Kathryn Slater-Carter, a McDonald's owner in California, says she spearheaded the bill after McDonald's decided not to renew the franchise agreement and lease on one of her two restaurants. Slater-Carter said McDonald's cited her husband's failure to attend meetings for not renewing the agreement, even though only she was required to attend. That left her unable to sell the business, which she estimates was worth $2 million.
"If they can do this to me, they can do this to anyone," she said.
McDonald's spokeswoman Lisa McComb said Slater-Carter's agreement and lease simply expired and that the company was not able to reach an agreement on a new lease with the landlord.
While the California bill hinges largely on a franchiser's right to enforce standards, companies are seeking to maintain a line of separation with their franchisees on another front. Labor organizers are pushing to hold McDonald's accountable for working conditions at restaurants, citing the control the company exerts over franchisees. Both McDonald's and its franchisees have been named in lawsuits on behalf of workers.
Last month, union organizers won a victory when the National Labor Relations Board said McDonald's could be named as a joint employer in charges filed on behalf of workers over unfair labor practices. McDonald's said it will fight the decision and that it has no control over employment decisions at franchised restaurants.
The Service Employees International Union is also backing the franchisee bill in California.
THE POWER STRUCTURE
Franchising is prevalent in many industries, such as retail and personal services. Restaurants, though, are most widely associated with the model, with about 190,000 franchised eateries in the U.S.

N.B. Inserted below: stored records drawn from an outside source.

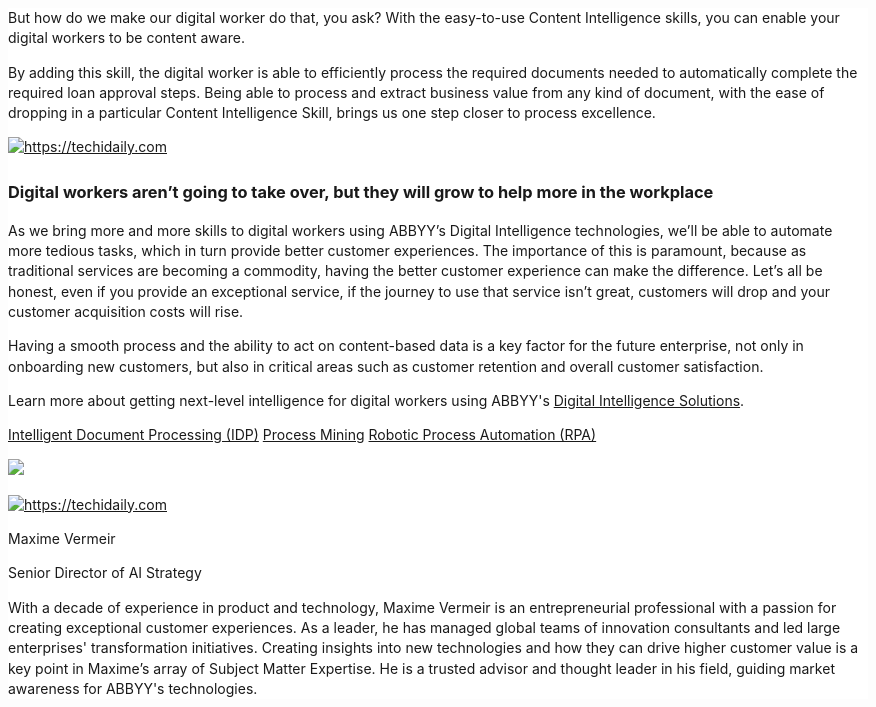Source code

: But how do we make our digital worker do that, you ask? With the easy-to-use Content Intelligence skills, you can enable your digital workers to be content aware.

By adding this skill, the digital worker is able to efficiently process the required documents needed to automatically complete the required loan approval steps. Being able to process and extract business value from any kind of document, with the ease of dropping in a particular Content Intelligence Skill, brings us one step closer to process excellence.


<a href="https://aligracehair.sjv.io/c/5597632/2087248/19272" target="_top" id="2087248">
  <img src="//a.impactradius-go.com/display-ad/19272-2087248" border="0" alt="https://techidaily.com" width="300" height="90"/>
</a>
<img height="0" width="0" src="https://aligracehair.sjv.io/i/5597632/2087248/19272" style="position:absolute;visibility:hidden;" border="0" />


### Digital workers aren’t going to take over, but they will grow to help more in the workplace

As we bring more and more skills to digital workers using ABBYY’s Digital Intelligence technologies, we’ll be able to automate more tedious tasks, which in turn provide better customer experiences. The importance of this is paramount, because as traditional services are becoming a commodity, having the better customer experience can make the difference. Let’s all be honest, even if you provide an exceptional service, if the journey to use that service isn’t great, customers will drop and your customer acquisition costs will rise.

Having a smooth process and the ability to act on content-based data is a key factor for the future enterprise, not only in onboarding new customers, but also in critical areas such as customer retention and overall customer satisfaction.

Learn more about getting next-level intelligence for digital workers using ABBYY's [Digital Intelligence Solutions](https://tools.techidaily.com/abbyy/products/).

[Intelligent Document Processing (IDP)](https://www.abbyy.com/blog/intelligent-document-processing-idp/ "Intelligent Document Processing (IDP)") [Process Mining](https://tools.techidaily.com/abbyy/products/) [Robotic Process Automation (RPA)](https://www.abbyy.com/blog/robotic-process-automation-rpa/ "Robotic Process Automation (RPA)") 

![](https://static3.abbyy.com/abbyycommedia/37004/maxime-vermeir_110x110-1.png)


<a href="https://aligracehair.sjv.io/c/5597632/2036467/19272" target="_top" id="2036467">
  <img src="//a.impactradius-go.com/display-ad/19272-2036467" border="0" alt="https://techidaily.com" width="300" height="90"/>
</a>
<img height="0" width="0" src="https://aligracehair.sjv.io/i/5597632/2036467/19272" style="position:absolute;visibility:hidden;" border="0" />


Maxime Vermeir

Senior Director of AI Strategy

With a decade of experience in product and technology, Maxime Vermeir is an entrepreneurial professional with a passion for creating exceptional customer experiences. As a leader, he has managed global teams of innovation consultants and led large enterprises' transformation initiatives. Creating insights into new technologies and how they can drive higher customer value is a key point in Maxime’s array of Subject Matter Expertise. He is a trusted advisor and thought leader in his field, guiding market awareness for ABBYY's technologies.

Many states have no laws regarding the termination of franchisee agreements, and the ones that do vary in the protections they provide. That can leave franchisees at the mercy of contracts, which often put all the power in the hands of companies, franchisee advocates say.
Corporate cultures vary, of course, with some companies exerting more control than others, said Robert Purvin, CEO of the American Association of Franchisees and Dealers in Palm Desert, California. At Subway, for instance, franchisees are in charge of buying supplies, so they know the company isn't marking up prices for cold cuts and lettuce.
Companies also often have advisory councils to give franchisees a voice. Still, there are bound to be disagreements given the nature of the business model. Value menus are a good example.
Franchisers like Wendy's get a percentage of restaurant sales no matter what. Franchisees, by contrast, have to think about ingredient costs and worry low prices can eat into their profits. The friction can lead to disputes that land in court.
In 2009, Burger King franchisees sued the company over a $1 double cheeseburger they said they were losing money on. The suit was settled after 3G Capital bought the chain and worked to mend fractured relations with franchisees. The price of the burger has since gone up.
In other cases, franchisees have leeway on corporate decisions.
Don Sniegowski, who runs the franchisee site BlueMauMau.com, recalled a plan by Dunkin' Donuts two summers ago to sell bananas by cash registers to create a more healthful image. Not all franchisees liked the idea, noting bananas could attract flies and drive up costs. The company went ahead with it anyway.
A Dunkin' Donuts spokeswoman, Tessa Lueth, declined to say how many locations have adopted the program, but said bananas are seen in "a large and growing number" of stores.
In general, franchisees are better at running restaurants than companies since they have more invested in the business, said Jonathan Maze, editor of Restaurant Finance Monitor. Sometimes companies sell restaurants back to franchisees to boost their own performance.
Burger King, for instance, has been refranchising its company-owned restaurants to reduce costs and create a more stable revenue stream from franchisee fees. It's also striking franchising deals to open more locations around the world. The strategy helped Burger King nearly double its profit last year, even though sales rose just 0.5 percent at established locations.